Not surprisingly, then, Sammy’s newfound confidence showed itself loud and clear when he went to the veterinary office with his Best Friend who was getting a shot.  This was the first place Samuel had gone after being rescued from the shelter.  And on that occasion he was absolutely petrified.  This time, despite all the hub-bub, human and canine, there was nothing to it for Sam.  It was a breeze.  He was completely confident. 

 And finally, Samuel’s fifth month in rescue ended, as it had begun, with a bang.  The icing on the cake.  Samuel learned how to play ball.  “Learned” is not really the appropriate term.  Because Sam taught himself.  He taught himself how to  play ball with his Best Friend the way he taught himself everything else.  By watching and analyzing.  Not surprisingly,  within days, he was even stealing the ball from his Best Friend!  And … hanging onto it even when challenged by his Best  Friend, who outweighs him 6:1.  Sammy has chutzpah

He plays ball by himself.  And with his Best Friend. (See A Ball is to Play … September 29.)  

What a dog!  Four, three, two, even one month ago, these changes in Sammy would have been inconceivable.  But that is because we didn’t know Sam.

Samuel could not be more thrilled with himself.  Could not be more thrilled with life.  And his friends could not be more thrilled with Samuel. What a plucky little dog!

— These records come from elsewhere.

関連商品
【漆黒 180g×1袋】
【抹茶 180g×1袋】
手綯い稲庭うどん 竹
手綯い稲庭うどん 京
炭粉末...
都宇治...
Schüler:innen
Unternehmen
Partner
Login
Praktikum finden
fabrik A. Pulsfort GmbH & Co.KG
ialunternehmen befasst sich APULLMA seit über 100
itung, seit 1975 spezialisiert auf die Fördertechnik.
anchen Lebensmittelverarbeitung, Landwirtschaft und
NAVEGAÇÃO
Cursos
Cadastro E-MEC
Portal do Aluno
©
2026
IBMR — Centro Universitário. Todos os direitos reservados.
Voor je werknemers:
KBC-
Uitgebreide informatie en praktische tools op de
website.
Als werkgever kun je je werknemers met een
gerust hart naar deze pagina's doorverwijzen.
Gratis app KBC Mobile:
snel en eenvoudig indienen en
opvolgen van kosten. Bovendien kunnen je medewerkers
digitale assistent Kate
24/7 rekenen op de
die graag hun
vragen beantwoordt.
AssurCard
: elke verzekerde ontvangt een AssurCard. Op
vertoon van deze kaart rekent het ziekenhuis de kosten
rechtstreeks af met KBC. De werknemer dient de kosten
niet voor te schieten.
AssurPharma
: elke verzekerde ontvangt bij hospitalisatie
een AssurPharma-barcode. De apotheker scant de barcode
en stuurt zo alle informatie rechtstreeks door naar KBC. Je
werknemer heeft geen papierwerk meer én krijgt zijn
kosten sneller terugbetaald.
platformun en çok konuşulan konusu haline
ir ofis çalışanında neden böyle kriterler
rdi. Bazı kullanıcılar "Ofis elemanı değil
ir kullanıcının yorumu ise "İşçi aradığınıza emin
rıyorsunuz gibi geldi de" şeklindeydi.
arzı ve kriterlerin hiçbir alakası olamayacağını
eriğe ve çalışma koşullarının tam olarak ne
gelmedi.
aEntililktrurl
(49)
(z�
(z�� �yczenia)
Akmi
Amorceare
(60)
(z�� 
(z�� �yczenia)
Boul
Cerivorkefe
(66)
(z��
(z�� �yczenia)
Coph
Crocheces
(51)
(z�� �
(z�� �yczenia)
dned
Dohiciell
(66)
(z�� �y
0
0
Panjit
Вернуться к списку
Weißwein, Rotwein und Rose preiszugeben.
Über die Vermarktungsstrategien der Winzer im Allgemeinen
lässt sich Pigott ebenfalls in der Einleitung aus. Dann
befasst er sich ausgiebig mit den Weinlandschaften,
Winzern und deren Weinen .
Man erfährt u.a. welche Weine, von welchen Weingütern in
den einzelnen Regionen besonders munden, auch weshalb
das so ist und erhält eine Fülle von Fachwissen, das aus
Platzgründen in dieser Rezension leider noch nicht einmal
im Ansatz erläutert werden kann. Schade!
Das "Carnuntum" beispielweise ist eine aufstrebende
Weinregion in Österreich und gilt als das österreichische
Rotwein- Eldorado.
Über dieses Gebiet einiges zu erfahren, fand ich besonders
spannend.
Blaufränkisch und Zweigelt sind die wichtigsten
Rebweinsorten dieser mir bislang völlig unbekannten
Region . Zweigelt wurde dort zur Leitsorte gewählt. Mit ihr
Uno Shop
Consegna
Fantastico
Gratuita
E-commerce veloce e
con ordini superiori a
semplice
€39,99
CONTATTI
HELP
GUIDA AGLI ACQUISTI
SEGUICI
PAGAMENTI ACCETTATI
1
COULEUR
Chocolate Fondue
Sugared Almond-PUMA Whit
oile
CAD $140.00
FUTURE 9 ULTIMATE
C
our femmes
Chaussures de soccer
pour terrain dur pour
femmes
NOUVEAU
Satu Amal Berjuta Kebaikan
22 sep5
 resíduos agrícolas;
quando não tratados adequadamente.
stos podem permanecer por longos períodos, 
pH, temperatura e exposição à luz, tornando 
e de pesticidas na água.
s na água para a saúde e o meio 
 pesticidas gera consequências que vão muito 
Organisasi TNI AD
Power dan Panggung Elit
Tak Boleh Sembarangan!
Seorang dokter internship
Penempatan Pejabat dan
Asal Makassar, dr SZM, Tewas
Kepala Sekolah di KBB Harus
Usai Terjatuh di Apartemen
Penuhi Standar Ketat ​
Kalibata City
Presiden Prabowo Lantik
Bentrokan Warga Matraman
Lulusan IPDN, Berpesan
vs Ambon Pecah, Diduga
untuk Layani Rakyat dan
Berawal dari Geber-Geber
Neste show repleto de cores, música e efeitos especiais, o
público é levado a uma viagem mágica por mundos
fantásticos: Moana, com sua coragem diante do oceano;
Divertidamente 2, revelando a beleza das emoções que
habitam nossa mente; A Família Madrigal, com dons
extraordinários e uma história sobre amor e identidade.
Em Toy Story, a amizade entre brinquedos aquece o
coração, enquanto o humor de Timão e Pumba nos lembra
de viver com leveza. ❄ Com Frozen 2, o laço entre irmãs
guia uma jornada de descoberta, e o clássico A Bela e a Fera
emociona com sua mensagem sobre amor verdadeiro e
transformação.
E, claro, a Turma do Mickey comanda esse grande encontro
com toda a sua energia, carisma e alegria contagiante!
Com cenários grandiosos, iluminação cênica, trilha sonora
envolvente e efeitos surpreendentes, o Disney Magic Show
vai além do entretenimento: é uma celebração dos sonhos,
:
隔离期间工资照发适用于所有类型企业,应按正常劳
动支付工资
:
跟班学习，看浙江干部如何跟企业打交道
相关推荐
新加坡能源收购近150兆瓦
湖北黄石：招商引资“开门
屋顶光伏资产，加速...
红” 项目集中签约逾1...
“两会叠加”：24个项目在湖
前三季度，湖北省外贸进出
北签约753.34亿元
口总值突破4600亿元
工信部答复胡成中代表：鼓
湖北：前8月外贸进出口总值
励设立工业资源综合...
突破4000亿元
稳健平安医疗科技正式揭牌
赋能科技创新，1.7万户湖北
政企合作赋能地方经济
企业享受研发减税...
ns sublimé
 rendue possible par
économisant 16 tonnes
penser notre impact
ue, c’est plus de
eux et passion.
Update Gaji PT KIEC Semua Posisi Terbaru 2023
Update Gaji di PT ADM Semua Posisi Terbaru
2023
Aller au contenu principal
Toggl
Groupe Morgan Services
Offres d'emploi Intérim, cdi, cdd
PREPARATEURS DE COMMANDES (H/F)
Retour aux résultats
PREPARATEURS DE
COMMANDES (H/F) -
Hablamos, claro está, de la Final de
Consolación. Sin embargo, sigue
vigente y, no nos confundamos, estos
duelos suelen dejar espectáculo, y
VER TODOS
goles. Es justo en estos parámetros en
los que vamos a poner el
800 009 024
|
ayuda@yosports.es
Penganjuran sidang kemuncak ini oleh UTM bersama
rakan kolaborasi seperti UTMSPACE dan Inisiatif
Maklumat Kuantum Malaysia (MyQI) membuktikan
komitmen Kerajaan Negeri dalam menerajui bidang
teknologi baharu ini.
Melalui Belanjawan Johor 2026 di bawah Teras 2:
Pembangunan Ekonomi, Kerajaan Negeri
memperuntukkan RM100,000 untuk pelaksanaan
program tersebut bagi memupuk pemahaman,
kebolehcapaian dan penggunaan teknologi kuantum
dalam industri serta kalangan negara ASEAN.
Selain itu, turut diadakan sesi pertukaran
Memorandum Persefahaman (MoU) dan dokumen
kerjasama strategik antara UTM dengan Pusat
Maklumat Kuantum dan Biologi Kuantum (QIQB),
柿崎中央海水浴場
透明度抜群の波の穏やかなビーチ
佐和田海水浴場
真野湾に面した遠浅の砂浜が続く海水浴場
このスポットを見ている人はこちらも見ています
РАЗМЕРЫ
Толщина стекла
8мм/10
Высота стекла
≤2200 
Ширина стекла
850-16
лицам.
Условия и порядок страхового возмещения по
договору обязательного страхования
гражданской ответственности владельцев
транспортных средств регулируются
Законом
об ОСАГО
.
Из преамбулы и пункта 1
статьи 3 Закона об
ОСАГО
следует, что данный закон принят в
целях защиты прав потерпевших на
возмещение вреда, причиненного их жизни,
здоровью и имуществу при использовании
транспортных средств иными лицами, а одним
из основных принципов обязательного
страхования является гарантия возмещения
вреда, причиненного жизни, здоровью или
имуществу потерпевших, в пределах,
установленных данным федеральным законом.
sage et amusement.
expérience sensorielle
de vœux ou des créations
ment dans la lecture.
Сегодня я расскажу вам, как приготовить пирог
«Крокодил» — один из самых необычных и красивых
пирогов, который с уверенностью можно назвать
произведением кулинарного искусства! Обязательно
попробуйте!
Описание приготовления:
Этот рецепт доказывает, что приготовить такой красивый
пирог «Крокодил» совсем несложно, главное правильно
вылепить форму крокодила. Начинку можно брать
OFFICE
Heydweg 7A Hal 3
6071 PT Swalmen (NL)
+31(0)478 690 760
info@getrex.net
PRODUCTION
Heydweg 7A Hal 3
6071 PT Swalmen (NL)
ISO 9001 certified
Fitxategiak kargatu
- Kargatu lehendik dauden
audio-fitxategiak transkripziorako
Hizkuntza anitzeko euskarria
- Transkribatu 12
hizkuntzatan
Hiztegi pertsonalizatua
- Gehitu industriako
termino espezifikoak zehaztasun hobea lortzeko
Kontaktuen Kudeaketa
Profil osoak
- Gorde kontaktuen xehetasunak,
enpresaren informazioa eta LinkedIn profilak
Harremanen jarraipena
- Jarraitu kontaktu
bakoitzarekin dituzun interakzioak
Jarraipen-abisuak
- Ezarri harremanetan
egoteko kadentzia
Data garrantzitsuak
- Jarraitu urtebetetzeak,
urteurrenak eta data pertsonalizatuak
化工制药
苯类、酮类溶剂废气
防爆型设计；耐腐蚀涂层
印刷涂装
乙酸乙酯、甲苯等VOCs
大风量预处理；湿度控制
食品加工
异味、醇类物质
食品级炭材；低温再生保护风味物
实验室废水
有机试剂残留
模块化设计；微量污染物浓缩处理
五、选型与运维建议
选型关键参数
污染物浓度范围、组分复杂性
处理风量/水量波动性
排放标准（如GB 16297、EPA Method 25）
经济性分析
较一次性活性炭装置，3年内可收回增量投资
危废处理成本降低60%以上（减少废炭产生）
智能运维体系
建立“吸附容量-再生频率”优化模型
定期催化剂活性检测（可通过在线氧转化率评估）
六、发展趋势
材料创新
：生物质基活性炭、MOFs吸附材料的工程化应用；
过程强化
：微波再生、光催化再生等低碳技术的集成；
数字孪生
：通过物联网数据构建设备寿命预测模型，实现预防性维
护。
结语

One Response to “Months 4 & 5”

  1. It is so sad and scar to think about Sammy’s early life and the awful things that must have happened to him to make him so fearful. Kudos to his rescuer to have the patience to “wait him out” and allow Samuel to just be Samuel until he was ready to accept people into his life. I’ve known of some dogs who live in good homes and ares still fearful of thunder and firecrackers, and I’ve taken in many dogs who came to me with strange fears (like lit matches), but Samuel’s start in life must have been awful. It’s wonderful to see the progress he has made. It gives hope to all the other dogs waiting in shelters (and who may be euthanized) because of fear issues.
    Thank-you so much for helping Samuel become the bright eyed, tail wagging dog that he now is!!